Another side meeting, hosted by the Alliance for Financial Inclusion (AFI) President Alfred Hannig and Visa, introduced the AFI Private-Public Dialogue model to a group of private sector CEOs. The recently launched Private-Public Dialogue platform provides opportunities for dialogue between policymakers, regulators, the private sector, development partners, and other key players in financial inclusion. The exchange is to inform and facilitate coordinated actions to support AFI members in designing and implementing smart policy. Private sector participants for the platform will be selected this year.

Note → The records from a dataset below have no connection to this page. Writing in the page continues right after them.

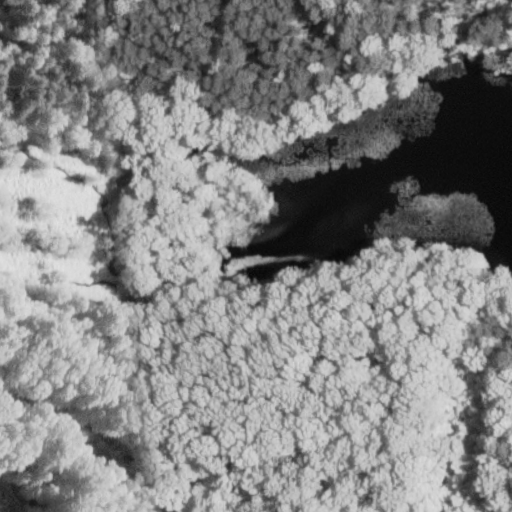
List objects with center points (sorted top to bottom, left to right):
road: (7, 315)
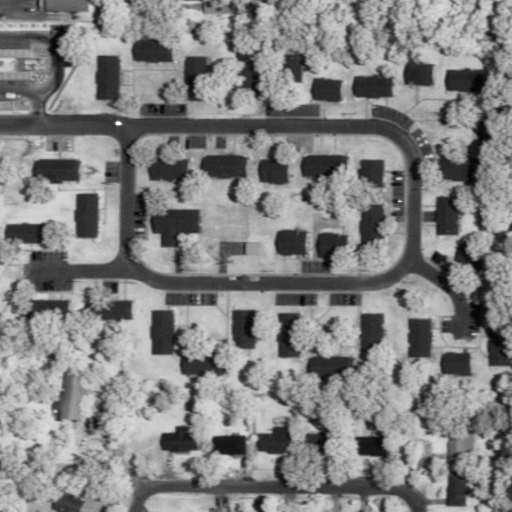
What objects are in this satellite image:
building: (179, 0)
building: (56, 5)
building: (203, 7)
building: (147, 50)
building: (10, 63)
road: (51, 64)
building: (286, 68)
building: (240, 73)
building: (417, 74)
building: (464, 75)
building: (102, 77)
building: (189, 78)
building: (463, 80)
building: (368, 86)
building: (322, 89)
road: (30, 110)
building: (321, 165)
building: (220, 166)
building: (455, 168)
building: (51, 169)
building: (163, 169)
building: (270, 170)
building: (368, 173)
road: (410, 212)
building: (81, 215)
building: (445, 215)
building: (170, 225)
building: (370, 226)
building: (25, 233)
building: (289, 242)
building: (331, 245)
building: (250, 248)
building: (468, 256)
road: (76, 267)
road: (447, 284)
building: (45, 307)
building: (105, 310)
building: (241, 329)
building: (159, 332)
building: (369, 332)
building: (286, 334)
building: (417, 338)
building: (497, 347)
building: (339, 362)
building: (200, 363)
building: (454, 364)
building: (68, 393)
building: (176, 440)
building: (272, 441)
building: (226, 444)
building: (367, 444)
building: (459, 444)
road: (275, 486)
building: (454, 487)
road: (138, 499)
road: (410, 501)
building: (63, 503)
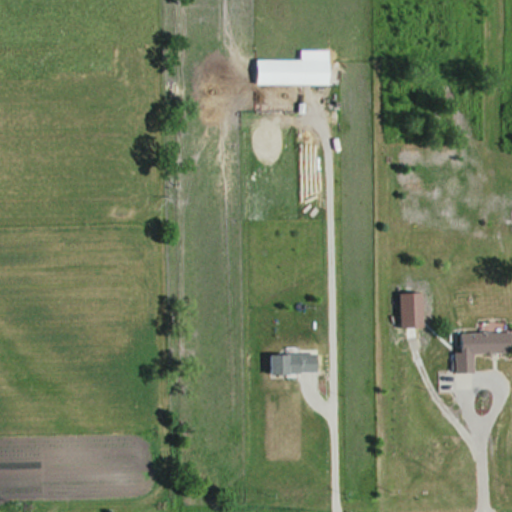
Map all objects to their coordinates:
building: (284, 71)
road: (333, 300)
building: (473, 344)
building: (285, 364)
road: (468, 402)
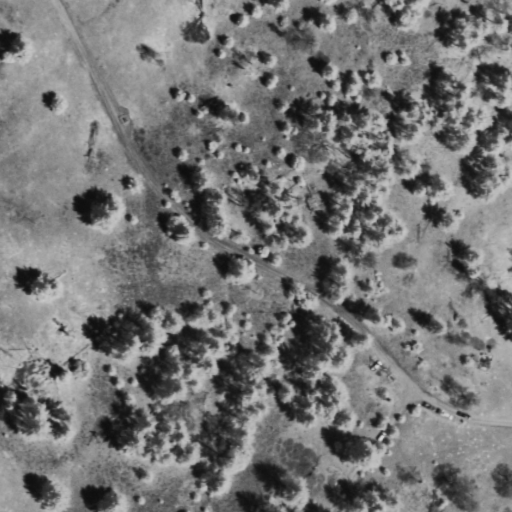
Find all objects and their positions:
road: (240, 253)
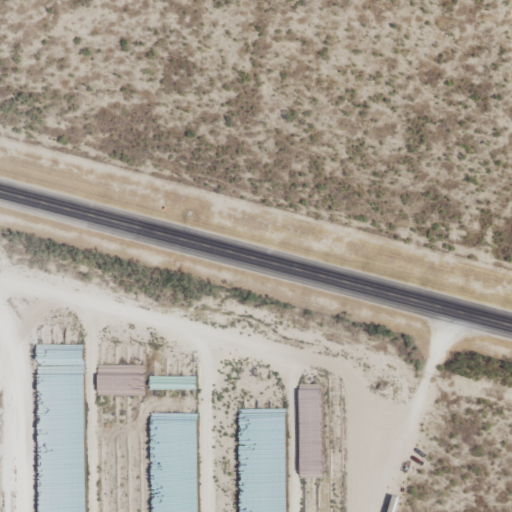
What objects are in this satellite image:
road: (256, 263)
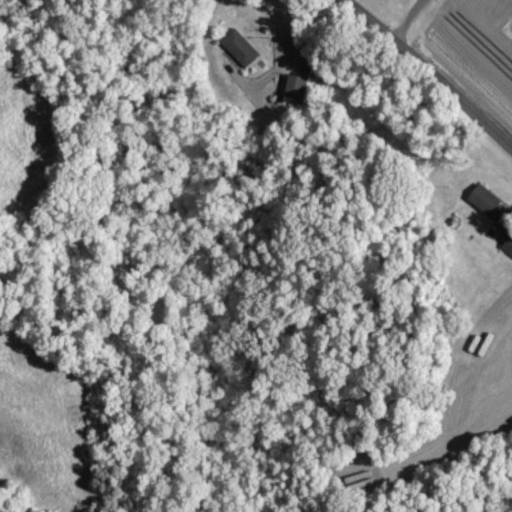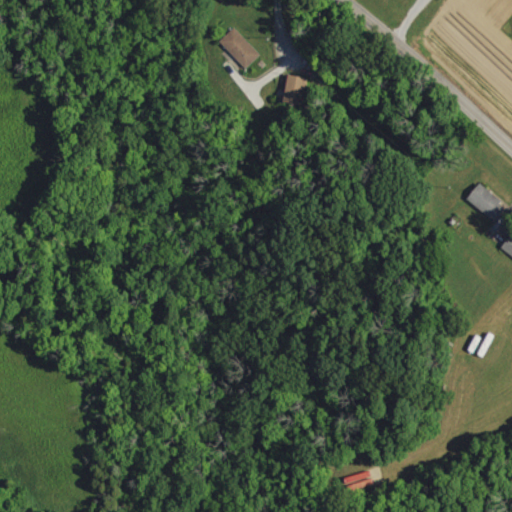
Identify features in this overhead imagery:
building: (240, 47)
road: (431, 69)
building: (296, 89)
building: (489, 202)
building: (509, 245)
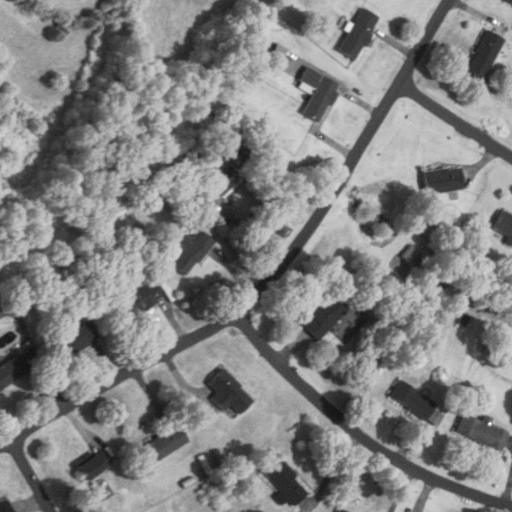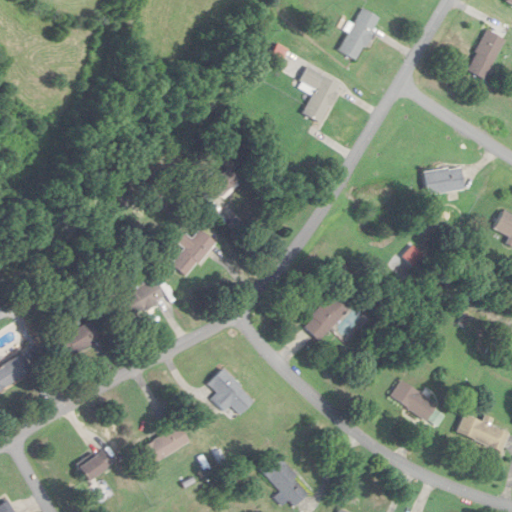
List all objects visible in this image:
building: (509, 2)
building: (358, 34)
building: (484, 54)
building: (317, 94)
road: (456, 121)
building: (442, 180)
building: (218, 184)
building: (504, 224)
building: (190, 251)
road: (275, 272)
building: (140, 299)
building: (324, 317)
building: (77, 339)
building: (13, 370)
building: (228, 392)
building: (414, 401)
building: (481, 432)
road: (355, 433)
building: (162, 445)
building: (93, 465)
road: (26, 476)
building: (282, 481)
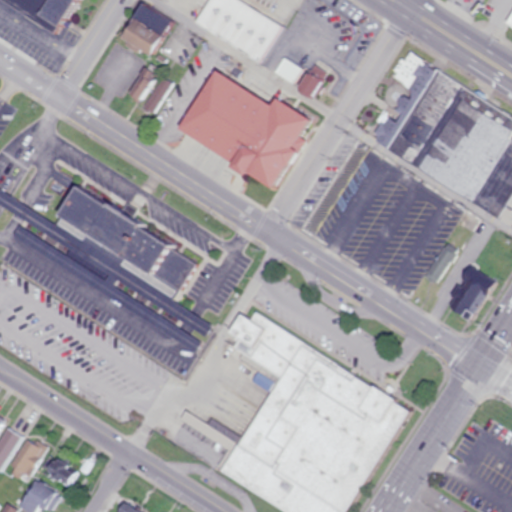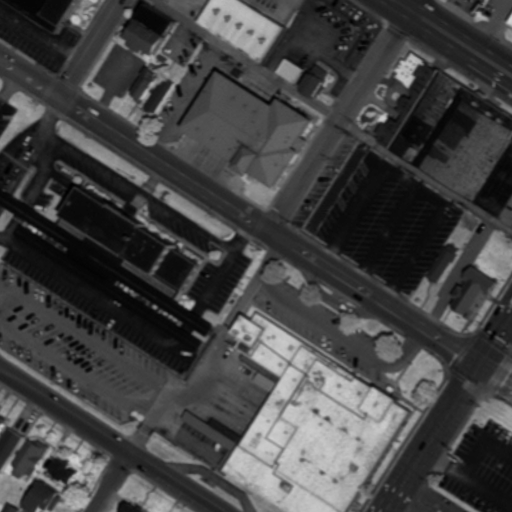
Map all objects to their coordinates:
road: (402, 4)
road: (411, 4)
building: (46, 10)
building: (510, 22)
building: (239, 25)
building: (139, 34)
road: (460, 41)
road: (84, 49)
building: (288, 70)
building: (308, 83)
road: (331, 114)
road: (336, 121)
building: (244, 126)
building: (243, 129)
building: (450, 140)
road: (39, 143)
road: (7, 189)
road: (1, 198)
road: (153, 200)
road: (253, 228)
building: (144, 234)
building: (126, 245)
road: (270, 260)
road: (221, 268)
building: (116, 269)
road: (328, 320)
road: (408, 347)
railway: (198, 358)
traffic signals: (475, 362)
railway: (197, 406)
road: (445, 407)
building: (1, 424)
building: (304, 425)
building: (326, 435)
road: (109, 440)
building: (7, 445)
building: (27, 461)
parking lot: (489, 463)
road: (468, 464)
building: (60, 471)
road: (207, 473)
road: (109, 482)
road: (487, 486)
building: (44, 490)
road: (416, 498)
road: (420, 498)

A number of new financial inclusion-related initiatives were launched at Davos. A microinsurance consortium and microinsurance venture incubator were announced by a group of global insurance companies and brokers. The companies in the consortium include American International Group, Aspen Insurance Holdings Limited, Hamilton Insurance Group, and Zurich Insurance Group. The incubator aims to launch 10 microinsurance ventures over the next 10 years for underserved clients in developing countries.
On Thursday, MasterCard and the African Development Bank (AfDB) announced a broad collaboration to develop solutions for expanding access and usage of digital financial services across the continent. The two organizations will work with African governments and local private companies to design and deliver affordable services for unbanked populations. The collaboration seeks to invest in a selected set of innovative financial services companies and solutions targeting inclusion barriers, build cohesive African financial systems at the country level, and share knowledge across stakeholder groups to support financial inclusion thought leadership.